Lipko, nie neguje, ze zaslugowalyscie na ubranka od innych, denerwuje mnie tylko podejście u mnie, ze musze zostawic ubranka i juz… No i to, ze nie będę miala trzeciego dziecka, bo jak widać juz o tym zadecydowano… W sumie nie zalezalo mi na trzecim dziecku czy dziewczynce, ale jak uslyszalam taki tekst (ktory wczesniej pisalam) to od razu zachcialo mi sie zrobic na przekor… No i oczywiscie duzo ubrań dostalam nowych od moich rodzicow czy innych osób, ale to wcale nie znaczy, ze MUSZE je oddac im bo je zakupili… No i te ubranka co mam popakowane to w większości pasują na obie plcie dzieci bo ja kupowalam i dostawalam neutralne…
Z kupowaniem ciuszków wstrzymałam sie do poznania płci dziecka. Gdy tylko sie dowiedziałam zaczęłam kompletować całą wyprawkę tak było z synkiem. Dziś jestem w 27 tygodniu spodziewam sie córeczki i mam już wszystkie ubranka 0-3m zostały mi jeszcze pościele, pieluszki, kosmetyki.

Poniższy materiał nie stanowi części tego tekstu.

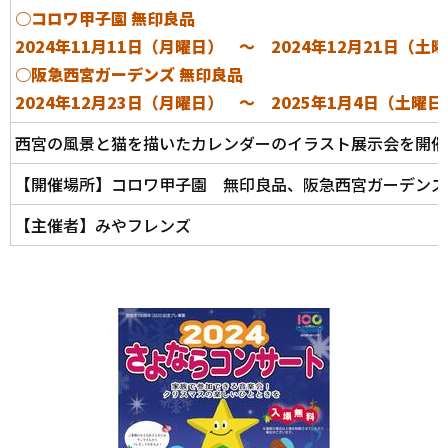
○コロワ甲子園 無印良品
2024年11月11日（月曜日） ～ 2024年12月21日（土
○阪急西宮ガーデンズ 無印良品
2024年12月23日（月曜日） ～ 2025年1月4日（土曜日
西宮の風景と猫を描いたカレンダーのイラスト展示会を開催
【開催場所】コロワ甲子園 無印良品、阪急西宮ガーデンズ
【主催者】みやフレンズ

Wole mieć wszystko wcześniej przygotowane tym bardziej że ubranka trzeba poprać i wyprasować. Psychicznie czuje sie pewniej jak wszystko mam a zabobony i przesądy mnie nie interesują najważniejsze jest to jak ja sie czuje psychicznie.
Karolinko ja bym im powiedziała,że rzeczy sprzedajesz czy zanosisz do komisu by kupić nowe dla chłopców .Może by się odczepili bo faktycznie sama bym się denerwowała,już rozumiem grzecznie zapytać czy byś im ubranek nie odsprzedała to ok.Ale takie sugerowanie i stawianie sprawy jasno to mnie by również wyprowadzało z równowagi.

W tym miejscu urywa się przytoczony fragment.